Traders at five banks would have found it impossible to successfully manipulate the euro interbank lending rate known as Euribor, said the head of the European Banking Federation.
“It’s impossible for those five banks to really have an impact on the daily Euribor index,” Guido Ravoet, the EBF’s chief executive officer, told Bloomberg Television in an interview today. “You need at least more than 15 banks really aligning their quotes to have any effect on the Euribor.”
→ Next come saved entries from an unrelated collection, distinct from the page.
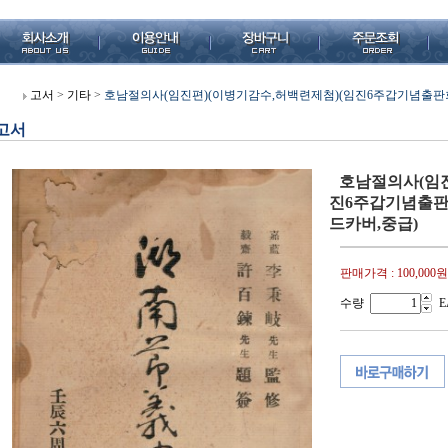
고서
>
기타
>
호남절의사(임진편)(이병기감수,허백련제첨)(임진6주갑기념출판회.1953
고서
호남절의사(임진
진6주갑기념출판회.1
드카버,중급)
판매가격 :
100,000원
수량
E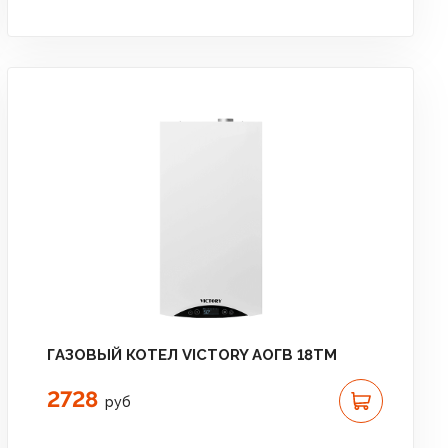
ГАЗОВЫЙ КОТЕЛ VICTORY АОГВ 18TМ
2728
руб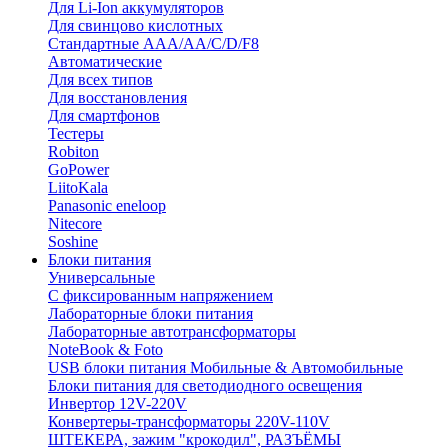
Для Li-Ion аккумуляторов
Для свинцово кислотных
Стандартные ААА/АА/С/D/F8
Автоматические
Для всех типов
Для восстановления
Для смартфонов
Тестеры
Robiton
GoPower
LiitoKala
Panasonic eneloop
Nitecore
Soshine
Блоки питания
Универсальные
C фиксированным напряжением
Лабораторные блоки питания
Лабораторные автотрансформаторы
NoteBook & Foto
USB блоки питания Мобильные & Автомобильные
Блоки питания для светодиодного освещения
Инвертор 12V-220V
Конвертеры-трансформаторы 220V-110V
ШТЕКЕРА, зажим "крокодил", РАЗЪЁМЫ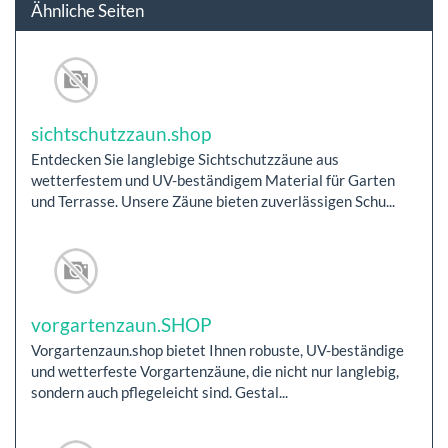
Ähnliche Seiten
sichtschutzzaun.shop
Entdecken Sie langlebige Sichtschutzzäune aus
wetterfestem und UV-beständigem Material für Garten
und Terrasse. Unsere Zäune bieten zuverlässigen Schu...
vorgartenzaun.SHOP
Vorgartenzaun.shop bietet Ihnen robuste, UV-beständige
und wetterfeste Vorgartenzäune, die nicht nur langlebig,
sondern auch pflegeleicht sind. Gestal...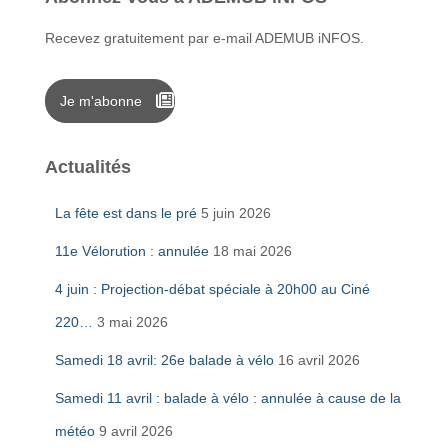
Recevez gratuitement par e-mail ADEMUB iNFOS.
Je m'abonne
Actualités
La fête est dans le pré
5 juin 2026
11e Vélorution : annulée
18 mai 2026
4 juin : Projection-débat spéciale à 20h00 au Ciné
220…
3 mai 2026
Samedi 18 avril: 26e balade à vélo
16 avril 2026
Samedi 11 avril : balade à vélo : annulée à cause de la
météo
9 avril 2026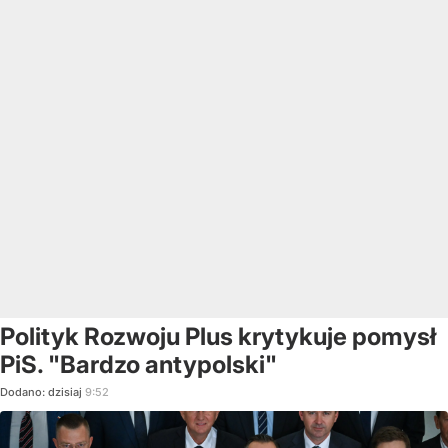
Polityk Rozwoju Plus krytykuje pomysł
PiS. "Bardzo antypolski"
Dodano:
dzisiaj
9:52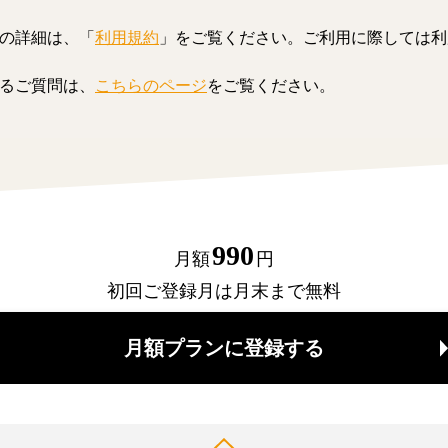
の詳細は、「
利用規約
」をご覧ください。ご利用に際しては利
るご質問は、
こちらのページ
をご覧ください。
990
月額
円
初回ご登録月は月末まで無料
月額プランに登録する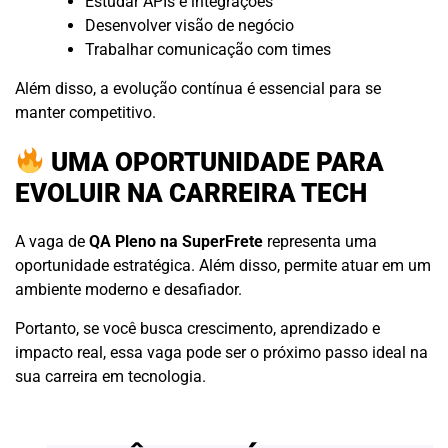
Estudar APIs e integrações
Desenvolver visão de negócio
Trabalhar comunicação com times
Além disso, a evolução contínua é essencial para se
manter competitivo.
UMA OPORTUNIDADE PARA
EVOLUIR NA CARREIRA TECH
A vaga de
QA Pleno na SuperFrete
representa uma
oportunidade estratégica. Além disso, permite atuar em um
ambiente moderno e desafiador.
Portanto, se você busca crescimento, aprendizado e
impacto real, essa vaga pode ser o próximo passo ideal na
sua carreira em tecnologia.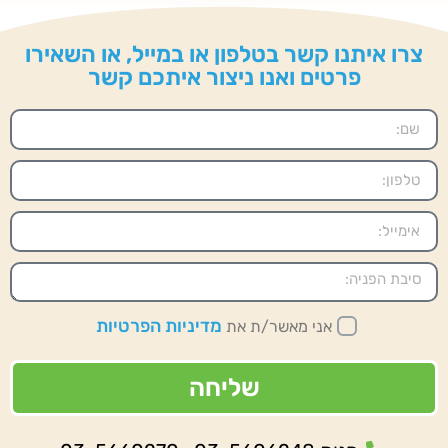
צרו איתנו קשר בטלפון או במייל, או השאירו
פרטים ואנו ניצור איתכם קשר
מדיניות הפרטיות
אני מאשר/ת את
שליחה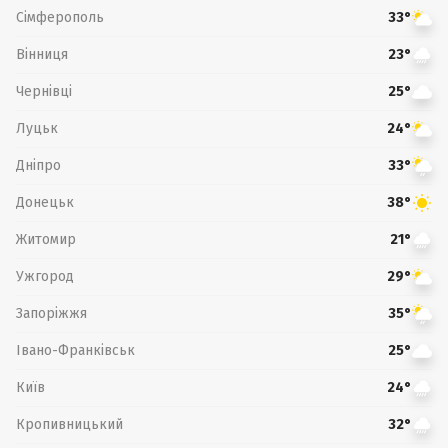
Сімферополь
33°
Вінниця
23°
Чернівці
25°
Луцьк
24°
Дніпро
33°
Донецьк
38°
Житомир
21°
Ужгород
29°
Запоріжжя
35°
Івано-Франківськ
25°
Київ
24°
Кропивницький
32°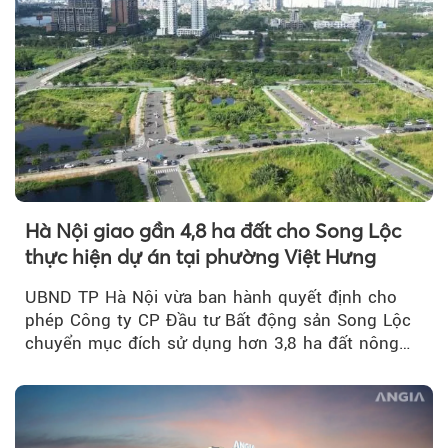
Hà Nội giao gần 4,8 ha đất cho Song Lộc
thực hiện dự án tại phường Việt Hưng
UBND TP Hà Nội vừa ban hành quyết định cho
phép Công ty CP Đầu tư Bất động sản Song Lộc
chuyển mục đích sử dụng hơn 3,8 ha đất nông
nghiệp...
Confidence in the Euribor and London interbank offered rate, or Libor, benchmarks for trillion of dollars’ worth of financial products worldwide, has been dented by Barclays Plc (BARC)’s admission that it submitted false rates. Robert Diamond, who resigned as London-based Barclays’s CEO after the bank was fined 290 million pounds ($455 million), told British lawmakers this month that other banks also lowballed Libor submissions.
Ravoet said in a separate interview that he had no direct knowledge of whether any traders had attempted to rig Euribor and was referring to press articles that cited the involvement of traders at five banks.
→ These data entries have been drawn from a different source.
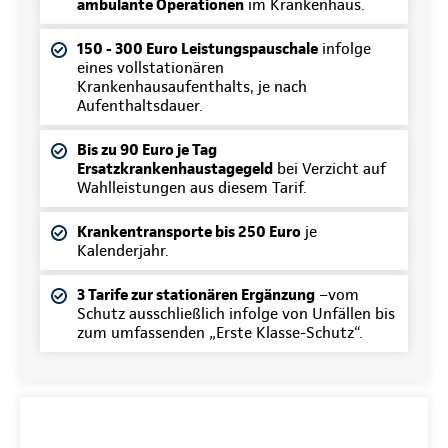
ambulante Operationen
im Krankenhaus.
150 - 300 Euro Leistungspauschale
infolge
eines vollstationären
Krankenhausaufenthalts, je nach
Aufenthaltsdauer.
Bis zu 90 Euro je Tag
Ersatzkrankenhaustagegeld
bei Verzicht auf
Wahlleistungen aus diesem Tarif.
Krankentransporte bis 250 Euro
je
Kalenderjahr.
3 Tarife zur stationären Ergänzung
–vom
Schutz ausschließlich infolge von Unfällen bis
zum umfassenden „Erste Klasse-Schutz“.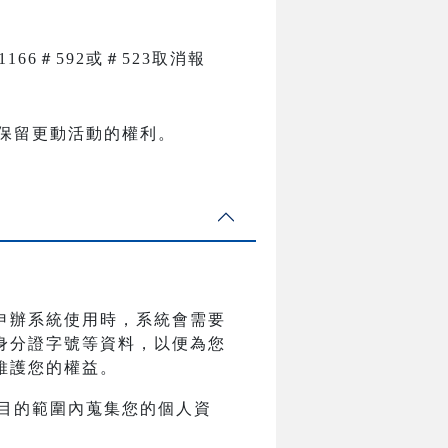
81166＃592或＃523取消報
保留更動活動的權利。
申辦系統使用時，系統會需要
身分證字號等資料，以便為您
維護您的權益。
目的範圍內蒐集您的個人資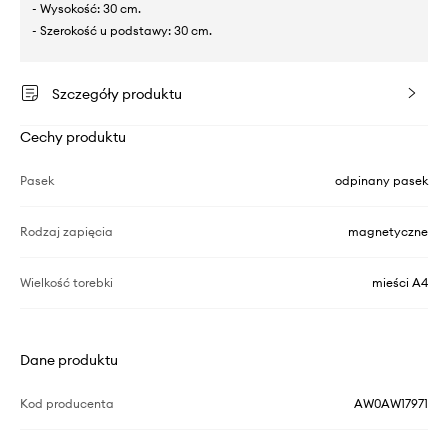
- Wysokość: 30 cm.
- Szerokość u podstawy: 30 cm.
Szczegóły produktu
Cechy produktu
Pasek
odpinany pasek
Rodzaj zapięcia
magnetyczne
Wielkość torebki
mieści A4
Dane produktu
Kod producenta
AW0AW17971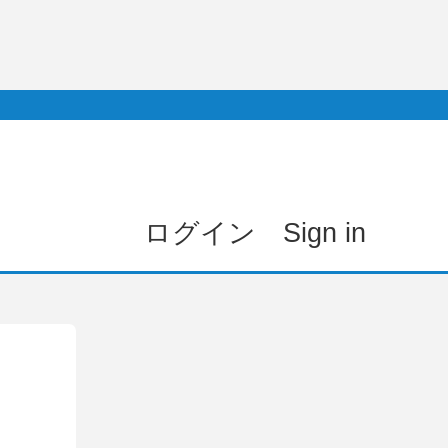
ログイン Sign in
He said he is confident that Euribor rates weren’t successfully manipulated because of the difficulty of coordinating rates between the 44 banks on the panel.
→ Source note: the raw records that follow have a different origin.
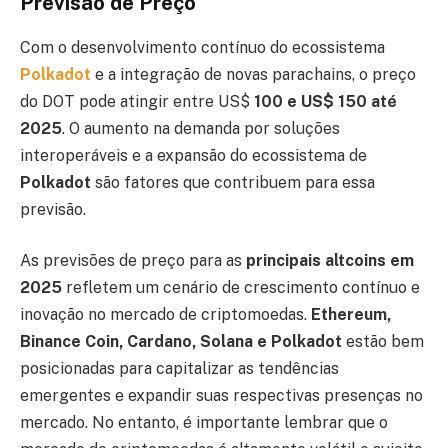
Previsão de Preço
Com o desenvolvimento contínuo do ecossistema
Polkadot
e a integração de novas parachains, o preço
do DOT pode atingir entre US$
100 e US$ 150 até
2025
. O aumento na demanda por soluções
interoperáveis e a expansão do ecossistema de
Polkadot
são fatores que contribuem para essa
previsão.
As previsões de preço para as
principais altcoins em
2025
refletem um cenário de crescimento contínuo e
inovação no mercado de criptomoedas.
Ethereum,
Binance Coin, Cardano, Solana e Polkadot
estão bem
posicionadas para capitalizar as tendências
emergentes e expandir suas respectivas presenças no
mercado. No entanto, é importante lembrar que o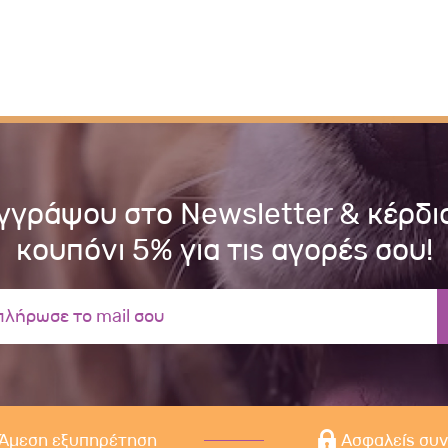
γγράψου στο Newsletter & κέρδι
κουπόνι 5% για τις αγορές σου!
Άμεση εξυπηρέτηση
Ασφαλείς συ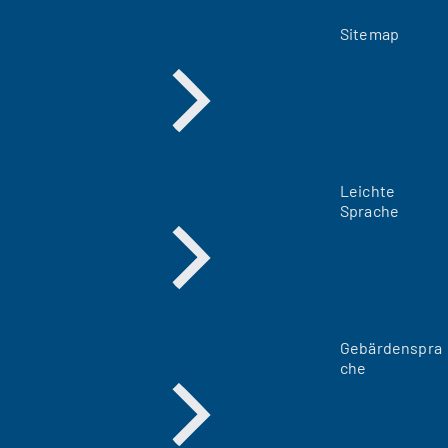
Sitemap
Leichte
Sprache
Gebärdenspra
che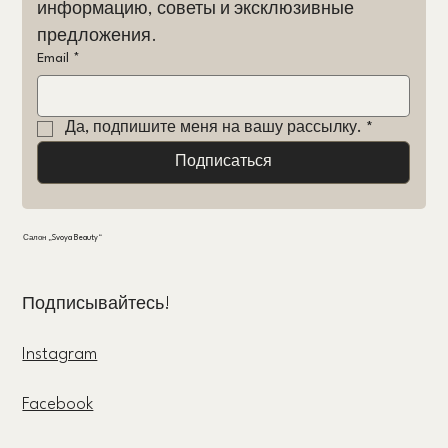
информацию, советы и эксклюзивные 
предложения.
Email
*
Да, подпишите меня на вашу рассылку.
*
Подписаться
Салон „Svoya Beauty“
Подписывайтесь!
Instagram
Facebook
“They can have an attempt to do it but we are quite sure that there is no impact on the integrity” of the rate, Ravoet said on Bloomberg TV. “We condemn very strongly the wrongdoing of some traders” and their apparent attempts to fix the rate.
Barclays’s submitters received at least 58 requests for how they should report the Euribor rate from September 2005 to May 2009, 20 of them from traders at other banks, the U.K. Financial Services Authority said last month. Short-term interest-rate contracts valued at 241 trillion euros ($295 trillion) are based on the three-month Euribor futures contract, making it the world’s fourth-largest interest-rate futures contract by volume, the FSA said.
European Union antitrust regulators in October raided banks that offer financial derivatives linked to the Euribor rates, saying they were investigating possible collusion. The European Commission is also separately reviewing the governance of interbank lending rates, which are based on banks’ own estimates of what it would cost to lend or borrow every day.